Cheers & Jeers » Cards? Eagles? Makes sense to us

So it has come to this. After a full 16-game schedule and two playoff rounds whittled the field, the fourth and sixth-best teams in the NFC get to play for a spot in the Super Bowl.

No, it doesn’t make much sense. But we always knew that kind of outcome was likely during an NFL season that took parity to a whole new level.

The Philadelphia Eagles were left for dead when they lost 10-3 to the Redskins on Dec. 21. Yet they somehow recovered to beat Dallas in the regular-season finale and then Minnesota and the New York Giants in the playoffs to reach the NFC title game for the fifth time this decade.

At least the Eagles have been here before. But the Arizona Cardinals? The team that had made the playoffs just twice in 32 years entering the season and had a losing record in 20 of the previous 23?

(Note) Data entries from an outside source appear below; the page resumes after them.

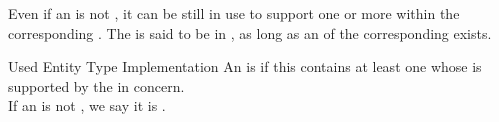\documentclass[a4paper, 12pt]{book}
\begin{document}
Even if an  is not , it can be still in use to support one or more 
within the corresponding . The  is
said to be in , as long as an
 of the corresponding  exists. 
\begin{definition*}{Used Entity Type Implementation}
  An  is 
  if this  contains at least one  whose  is
  supported by the  in concern.\\
  If an  is not , we say it is
  . 
\end{definition*}
\end{document}
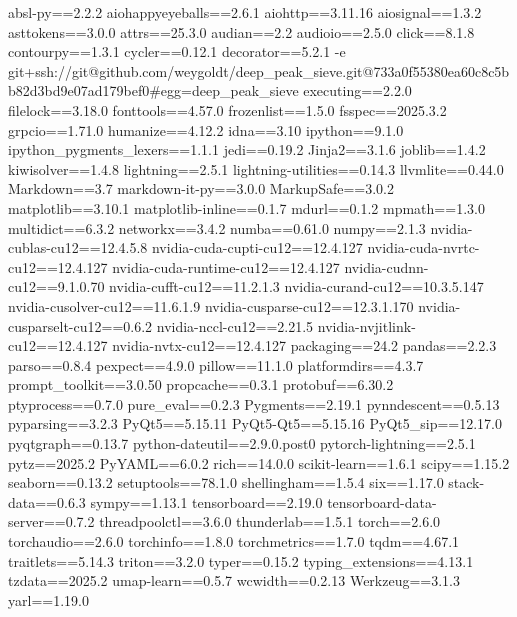 absl-py==2.2.2
aiohappyeyeballs==2.6.1
aiohttp==3.11.16
aiosignal==1.3.2
asttokens==3.0.0
attrs==25.3.0
audian==2.2
audioio==2.5.0
click==8.1.8
contourpy==1.3.1
cycler==0.12.1
decorator==5.2.1
-e git+ssh://git@github.com/weygoldt/deep_peak_sieve.git@733a0f55380ea60c8c5bb82d3bd9e07ad179bef0#egg=deep_peak_sieve
executing==2.2.0
filelock==3.18.0
fonttools==4.57.0
frozenlist==1.5.0
fsspec==2025.3.2
grpcio==1.71.0
humanize==4.12.2
idna==3.10
ipython==9.1.0
ipython_pygments_lexers==1.1.1
jedi==0.19.2
Jinja2==3.1.6
joblib==1.4.2
kiwisolver==1.4.8
lightning==2.5.1
lightning-utilities==0.14.3
llvmlite==0.44.0
Markdown==3.7
markdown-it-py==3.0.0
MarkupSafe==3.0.2
matplotlib==3.10.1
matplotlib-inline==0.1.7
mdurl==0.1.2
mpmath==1.3.0
multidict==6.3.2
networkx==3.4.2
numba==0.61.0
numpy==2.1.3
nvidia-cublas-cu12==12.4.5.8
nvidia-cuda-cupti-cu12==12.4.127
nvidia-cuda-nvrtc-cu12==12.4.127
nvidia-cuda-runtime-cu12==12.4.127
nvidia-cudnn-cu12==9.1.0.70
nvidia-cufft-cu12==11.2.1.3
nvidia-curand-cu12==10.3.5.147
nvidia-cusolver-cu12==11.6.1.9
nvidia-cusparse-cu12==12.3.1.170
nvidia-cusparselt-cu12==0.6.2
nvidia-nccl-cu12==2.21.5
nvidia-nvjitlink-cu12==12.4.127
nvidia-nvtx-cu12==12.4.127
packaging==24.2
pandas==2.2.3
parso==0.8.4
pexpect==4.9.0
pillow==11.1.0
platformdirs==4.3.7
prompt_toolkit==3.0.50
propcache==0.3.1
protobuf==6.30.2
ptyprocess==0.7.0
pure_eval==0.2.3
Pygments==2.19.1
pynndescent==0.5.13
pyparsing==3.2.3
PyQt5==5.15.11
PyQt5-Qt5==5.15.16
PyQt5_sip==12.17.0
pyqtgraph==0.13.7
python-dateutil==2.9.0.post0
pytorch-lightning==2.5.1
pytz==2025.2
PyYAML==6.0.2
rich==14.0.0
scikit-learn==1.6.1
scipy==1.15.2
seaborn==0.13.2
setuptools==78.1.0
shellingham==1.5.4
six==1.17.0
stack-data==0.6.3
sympy==1.13.1
tensorboard==2.19.0
tensorboard-data-server==0.7.2
threadpoolctl==3.6.0
thunderlab==1.5.1
torch==2.6.0
torchaudio==2.6.0
torchinfo==1.8.0
torchmetrics==1.7.0
tqdm==4.67.1
traitlets==5.14.3
triton==3.2.0
typer==0.15.2
typing_extensions==4.13.1
tzdata==2025.2
umap-learn==0.5.7
wcwidth==0.2.13
Werkzeug==3.1.3
yarl==1.19.0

“Nobody believed this,” said Arizona quarterback Kurt Warner. “Nobody expected this.”

Thanks to a stunning 33-13 win at Carolina on Saturday, the good folks of Phoenix, who have watched their share of wretched football over the years, actually have the chance to see history made in person. The Cardinals have never played in the Super Bowl. They have never even played in the NFC Championship game. The lone whiff of success for this long-suffering franchise was the 1947 NFL title and a runner-up finish the next season — years before the NFL/AFL merger made football the nation’s most popular sport. The opponent in those long-forgotten championship games? The Eagles, of course.

Ironic that a team which struggled so much traveling east — Arizona was 0-5 this year and blown out twice on the East Coast — actually won when it mattered at Carolina, the site of one of those five losses. Arizona was 9-7 — a No. 4 seed thanks to winning the lightly-regarded NFC West, but with the lowest winning percentage of any NFC playoff team.

“We joked about it during the week that we were due,” said Cardinals coach Ken Whisenhunt. “Maybe we actually were.”